An Indigenous Perspective
I came across a different perspective recently in Indigenous theologian Randy S. Woodley’s preface to his book Indigenous Theology and the Western Worldview.
Woodley puts words to something I’ve been moving toward—or at least wanting to move toward—whenever I’m in a position to lead, teach, preach, or that sort of thing.
Woodley reflects, “Pedagogy implies that one person, the teacher or adult, has knowledge to share with the other, the receiver or child. In my graduate and undergraduate courses, I have always referenced my students (another word that implies the former inequality of position) as co-learners. Co-learners, short for ‘collaborative learners,’ implies we are positionally equal, learning together” (ix-x).
I appreciate this attention to language, to equality, to the implications of words like “teacher” and “student” and how we hear them. It helps me better understand why I found Nick’s answer about how we knew each other so off-putting.
I don’t know if it was intentional or not—or how much that matters—but in one simple sentence, Nick placed himself in a position of power over me.

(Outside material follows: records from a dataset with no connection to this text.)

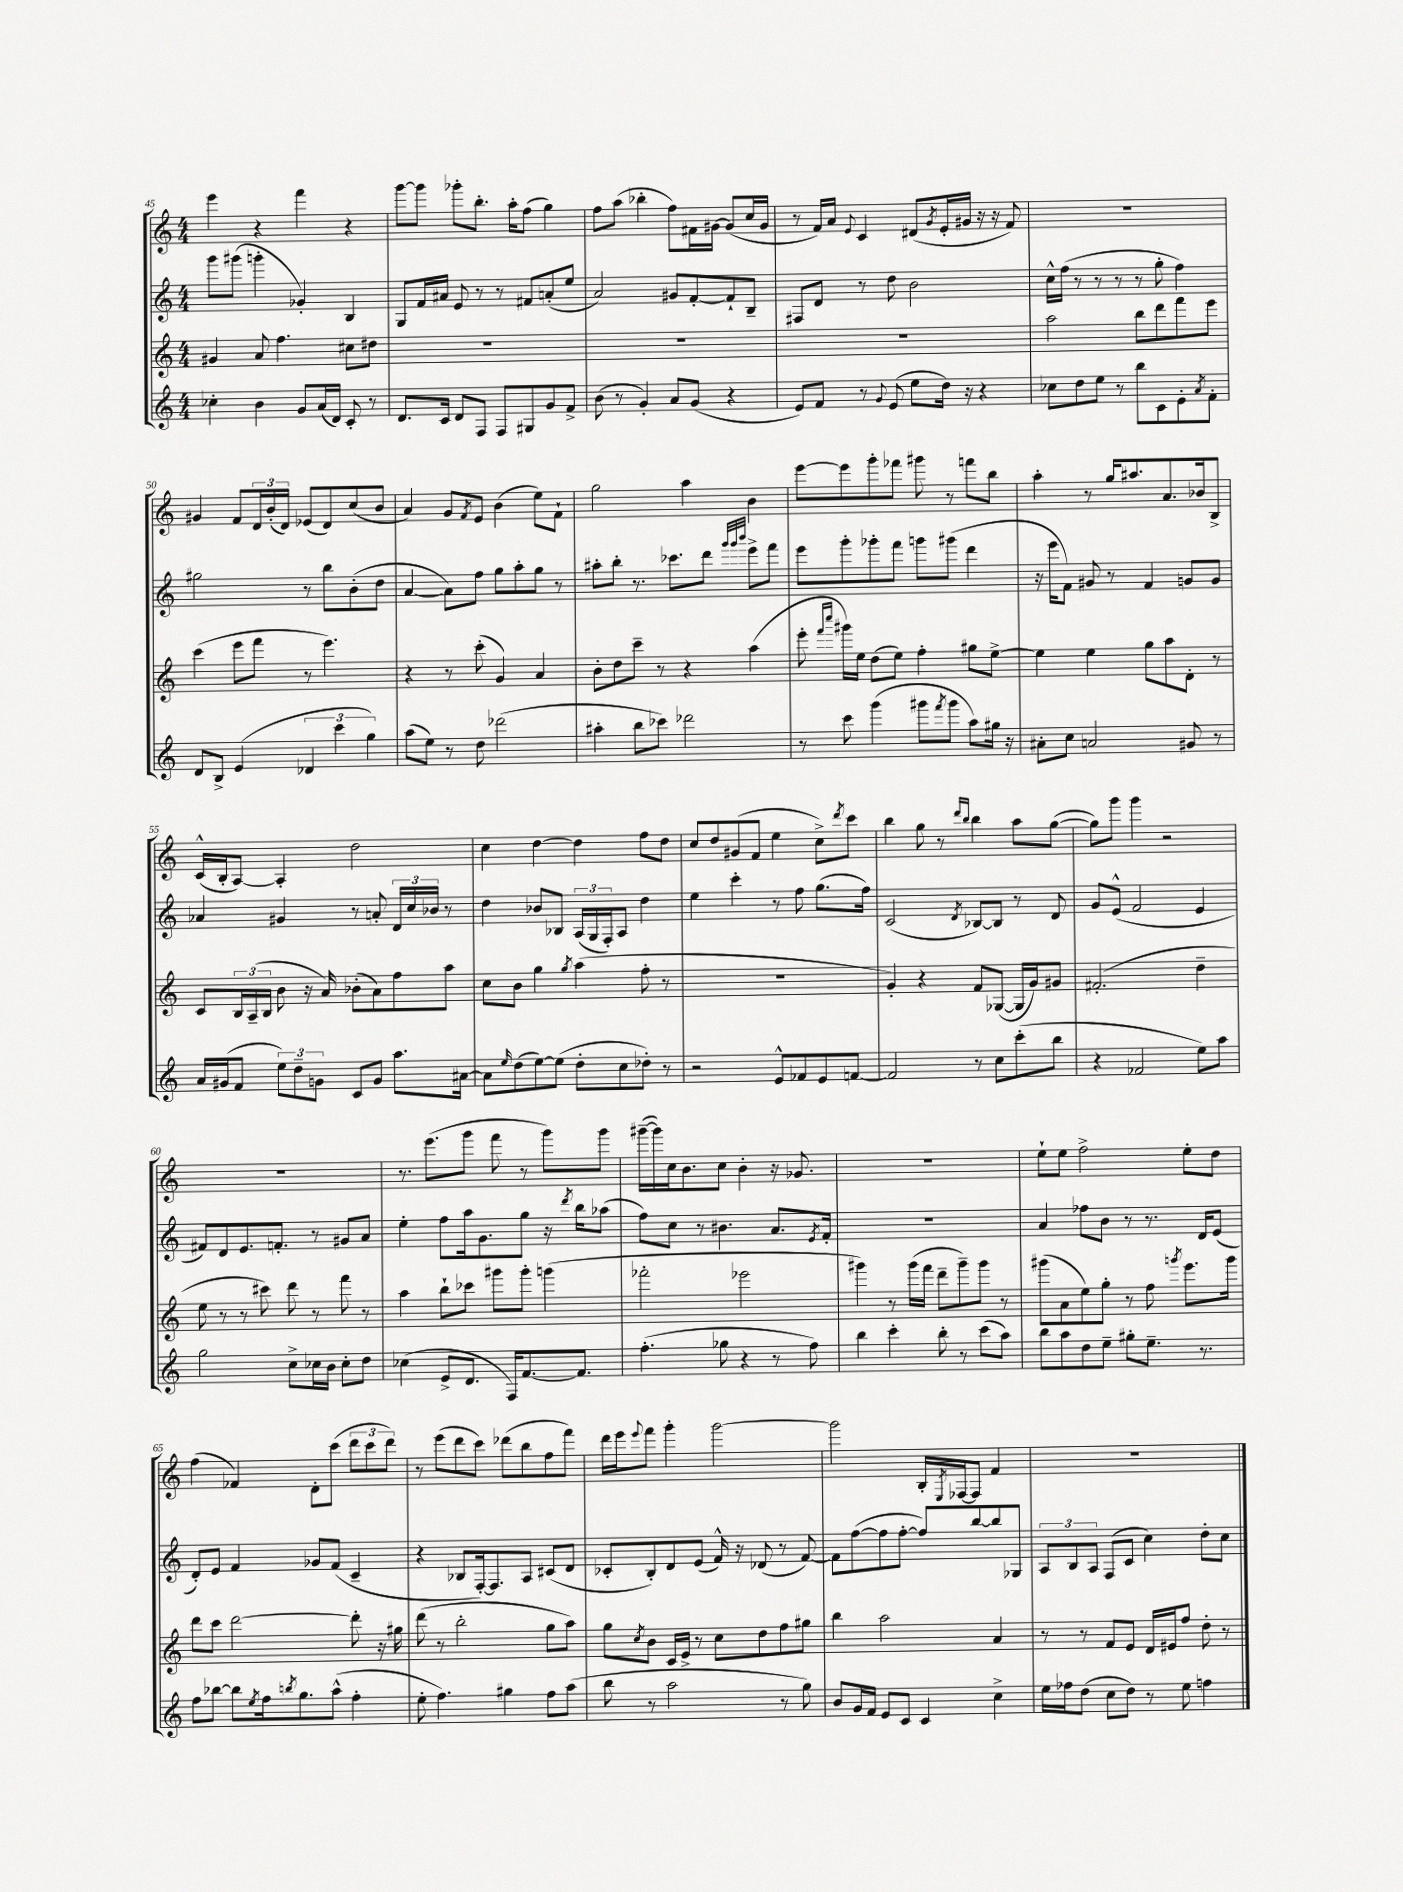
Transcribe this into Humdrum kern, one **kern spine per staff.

**kern	**kern	**kern	**kern
*staff4	*staff3	*staff2	*staff1
*clefG2	*clefG2	*clefG2	*clefG2
*k[]	*k[]	*k[]	*k[]
*M4/4	*M4/4	*M4/4	*M4/4
4cc-'	4g#	8ggg	4eee
.	.	(8ggg#	.
4b	8a	4ggg'	4r
.	4.ff	.	.
8g	.	4g-')	4fff
(16a	.	.	.
16d)	.	.	.
8c'	8cc#	4B	4r
8r	8dd#	.	.
=	=	=	=
8.d	1r	8G	[8ggg
.	.	16f	8ggg]
16c	.	16a#	.
8d	.	8e	8ggg-'
8F	.	8r	8.bb'
8F	.	8r	.
.	.	.	16aa'
8G#	.	8f#	(8ff
8g	.	(8a'	4gg)
8f^	.	8ee	.
=	=	=	=
(8b	1r	2a)	8ff
8r	.	.	(8aa
4g')	.	.	4bb-'
8a	.	8g#	8ff)
(8g	.	[8f'	16f#
.	.	.	[16g#
4r	.	8f`]	(8g#]
.	.	8B~	16cc
.	.	.	16g#
=	=	=	=
8e)	1r	8F#	8r
8f	.	8d	16f)
.	.	.	16a
.	.	.	8qqe
8r	.	8r	4c
8qqg	.	.	.
(8e	.	8dd	.
8ee	.	2b	(8d#
.	.	.	8qg
16dd)	.	.	16e'
16r	.	.	16g#
4r	.	.	16r
.	.	.	16r
.	.	.	8f)
=	=	=	=
8cc-	2aa	16cc^^	1r
.	.	(16ff	.
8dd	.	8r	.
8ee	.	8r	.
8r	.	8r	.
8bb	8bb	8r	.
8c	8ddd	8gg'	.
8e'	8fff	4ff)	.
8qa	.	.	.
8f'	8eee	.	.
=	=	=	=
8d	(4ccc	2gg#	4g#
8B^	.	.	.
(4e	8eee	.	8f
.	8fff	.	24d
.	.	.	(24b'
.	.	.	24d)
6d-	8r	8r	(8e-
.	4.eee)	8bb	8d)
6ccc	.	.	.
.	.	(8b'	(8cc
6gg)	.	.	.
.	.	8dd	8b
=	=	=	=
(8aa	4r	[4a	4a)
8ee)	.	.	.
8r	8r	8a])	8g
.	.	.	8qf
8dd	(8ccc'	8ff	8e
(2ddd-	4g)	8gg	(4b
.	.	8aa'	.
.	4a	8gg	8ee)
.	.	8r	8f`
=	=	=	=
4aa#'	8b'	8aa#'	2gg
.	8dd	8bb'	.
8bb	8ccc~	8.r	.
8ccc-)	8r	.	.
.	.	8.ccc-	.
2ddd-	4r	.	4aa
.	.	8ddd	.
.	.	32qqggg	.
.	.	32qqggg	.
.	.	32qqbbb	.
.	(4aa	8eee^	4b
.	.	8fff	.
=	=	=	=
8r	8eee'	8eee	[8eee
.	16qqfff	.	.
.	16qqcccc	.	.
8ccc	16ggg#)	8ggg'	8eee]
.	16ee	.	.
(4ggg	(8dd	8ggg-'	8ggg'
.	8ee)	8fff	8fff-
8ggg#	4ff'	8ggg	8ggg#
8qfff	.	.	.
8ggg#	.	(8ggg#	8r
8aa)	8gg#	4ddd	8fff
16gg#	[8ee^	.	8bb
16r	.	.	.
=	=	=	=
8a#'	4ee]	16r	4aa'
.	.	16eee	.
8cc	.	8f)	.
2a	4ee	8g#	8r
.	.	8r	16gg
.	.	.	8.aa#
.	8gg	4f	.
.	8aa	.	8.a
8g#	8d'	8g	.
.	.	.	16b-
8r	8r	8g	8B^
=	=	=	=
16a	8c	4a-	(16c^^
(16g#	.	.	16B'
8f	24B	.	[8A)
.	(24A~	.	.
.	24B	.	.
12ee)	8b	4g#	4A']
12dd~	.	.	.
.	16r	.	.
12g	.	.	.
.	16a)	.	.
8c	(8b-'	8r	2dd
8g	8a)	8a'	.
8.aa	8ff	24d	.
.	.	24cc	.
.	.	24b-	.
.	8aa	8r	.
[16a#	.	.	.
=	=	=	=
8a#]	8cc	4dd	4cc
16qqee	.	.	.
(8dd	8b	.	.
[8ee)	4gg	8b-	[4dd
(8ee]	.	8B-	.
.	8qgg	.	.
8dd'	(4aa	(24A	4dd]
.	.	24G	.
.	.	24F')	.
8cc	.	8A	.
8dd-')	8ff'	4dd	8ff
8r	8r	.	8dd
=	=	=	=
2r	1r	4ee	8cc
.	.	.	8dd
.	.	4ccc'	(8g#
.	.	.	8f
8e^^	.	8r	4ee
8f-	.	8ff	.
8e	.	(8.gg	8cc^)
.	.	.	8qddd
[8f	.	.	8ccc
.	.	16ff)	.
=	=	=	=
2f]	4g')	(2c	4bb
.	4r	.	8gg
.	.	.	8r
.	.	.	16qqddd
.	.	8qd	16qqbb
8r	8f	[8B-)	4bb
8cc	([8G-	8B-]	.
(8ccc'	16G-]	8r	8aa
.	16g)	.	.
8bb	8g#	8d	([8gg
=	=	=	=
4r	(2.f#'	8g	8gg])
.	.	(8e^^	8ggg
2f-	.	2f	4ggg
.	.	.	2r
8ee)	4dd~	4e	.
8aa	.	.	.
=	=	=	=
2gg	8ee	8f#)	1r
.	8r	8d	.
.	8r	8.e	.
.	8ccc#)	.	.
.	.	8.f'	.
8cc^	8ddd	.	.
16cc-	8r	8r	.
16b	.	.	.
8cc-'	8fff	8g#	.
8dd	8r	8a	.
=	=	=	=
(4cc-	4aa	4ee'	8.r
.	.	.	(8.eee
8e^	8bb`	8ff	.
8.d	8ccc-	16aa	8ggg
.	.	8.g	.
.	8ggg#	.	8fff
16F)	.	.	.
[8.f	8ggg#'	8gg	8r
.	(4ggg	16r	8ggg)
.	.	8qddd	.
8.f]	.	16bb	.
.	.	(8aa-	8ggg
=	=	=	=
(4.ff'	2fff-'	8ff)	([16ggg#~
.	.	.	16ggg#])
.	.	8cc	16cc
.	.	.	8.b
.	.	8r	.
8gg-	.	4.b#	8cc
4r	2eee-	.	4b'
8r	.	8.a	16r
.	.	.	8.g-
8ff)	.	.	.
.	.	8qe	.
.	.	16f'	.
=	=	=	=
4bb	4ggg#)	1r	1r
4ccc'	8r	.	.
.	(16ggg#	.	.
.	16fff	.	.
8bb'	8ddd~	.	.
8r	8ggg#~)	.	.
(8ccc	8ggg#	.	.
8aa)	8r	.	.
=	=	=	=
8bb	(8ggg#	4a	8ee`
8aa	8a	.	8ee
8dd	8ee)	8ff-	2ff^
8ee~	8gg'	8b	.
8gg#'	8r	8r	.
8.ee~	8ff	8.r	.
.	8qggg	.	.
.	8.eee	.	8ee'
8.r	.	16d	.
.	.	(8e	8dd
.	16ggg	.	.
=	=	=	=
8ff	8ddd	8d')	(4ff
[8bb-	8ccc	8e	.
8bb-]	[2ddd	4f	4f-)
8qee	.	.	.
16ff	.	.	.
8qbb	.	.	.
8.gg	.	.	.
.	.	8g-	8d'
(8aa^^	.	(8f	(8ccc
4ff'	8ddd']	4c~	12ddd
.	.	.	12ccc
.	16r	.	.
.	.	.	12ddd)
.	16gg#	.	.
=	=	=	=
8ee'	(8ddd	4r	8r
4.ff)	8r	.	(8eee
.	2bb'	8B-	8ddd
.	.	[16F')	8ccc)
.	.	8.F]	.
4gg#	.	.	(8ddd-
.	.	8A	8bb
8ff	8gg	(8c#	8ff
(8aa	8aa)	8d	8fff)
=	=	=	=
8bb	8gg	8c-'	16ddd
.	.	.	16eee
.	8qcc	.	8qqeee
8r	8b	8B')	8fff
2aa	16c	8d	4ggg'
.	16e^	.	.
.	8r	(8e	.
.	8cc	16f^^)	[2ggg
.	.	16r	.
.	8dd	(8d-	.
8r	8ff	8r	.
8gg)	8gg#	[8f)	.
=	=	=	=
8b	4bb	8f]	2ggg]
16g	.	([8ff	.
16f	.	.	.
8e	2aa	8ff]	.
8c	.	[8ff'	.
4c	.	8ff])	16B'
.	.	.	8qE
.	.	.	[16F-
.	.	[8bb	8F-]
4cc^	4a	8bb]	4f
.	.	8G-	.
=	=	=	=
16ee	8r	12A	1r
16ff-	.	.	.
.	.	12B	.
(8dd	8r	.	.
.	.	12A	.
8cc	8f	(8F	.
8dd)	8e	8c	.
8r	16d	4cc)	.
.	16e#	.	.
8ee	8ff	.	.
4ff	8dd'	8dd'	.
.	8r	8cc	.
==	==	==	==
*-	*-	*-	*-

He seemed to assume that he was the one who knew things, who had things to teach, and I was just there to receive his wisdom.
Operating as Co-learners
I appreciate the way the word “co-learners” acknowledges that the teacher, too, has much to learn. Always. They have not arrived at an all-knowing place, a godlike state where they have everything under control and will never need to change their mind about anything.
As Woodley goes on to write, “Knowledge, not applied, does us little good. I have found that most learning experiences stick best when we bring not just knowledge but our own truth and experience to the conversation. As co-learners apply the knowledge that I help them bring forth, making it real in their own contexts, we learn from one another. Thus, real knowledge, that which is real to each one’s experience, is shared together as co-learners in collaboration with the subject matter” (x).
I like this vision for learning: the teacher has studied the topic and brings what they know, but the real learning happens for everyone as different people apply knowledge “in their own contexts.” In their own lives and experiences and communities.
This is the “real knowledge.” And it is shared together. The classroom is a group of people on a learning journey together.
Co-learners in Christian Education
I feel like all this is easier said than done. But I think it’s worth aiming for.
And I think it’s worth aiming for particularly in our faith communities. Because what better place to recognize that we’re all on a spiritual journey together? That none of us has everything figured out? That we all have different gifts to offer, and we can learn so much from each other?
What better place to see that all real knowledge is embodied? That all meaningful wisdom is located in people, in places, in communities?
These are some of my hopes for the way teaching and learning happens in churches—whether through sermons, Bible studies, small groups, adult ed classes, or whatever other structures might be involved.
It’s part of how we avoid authoritarianism. It’s part of how we build environments where people can learn to “authorize” themselves.
We do not use teaching as a way to declare power or superiority over others. Instead, we seek to learn together. We seek to apply knowledge together.
Churches are often not this way—but they could be. It’s worth seeking, together.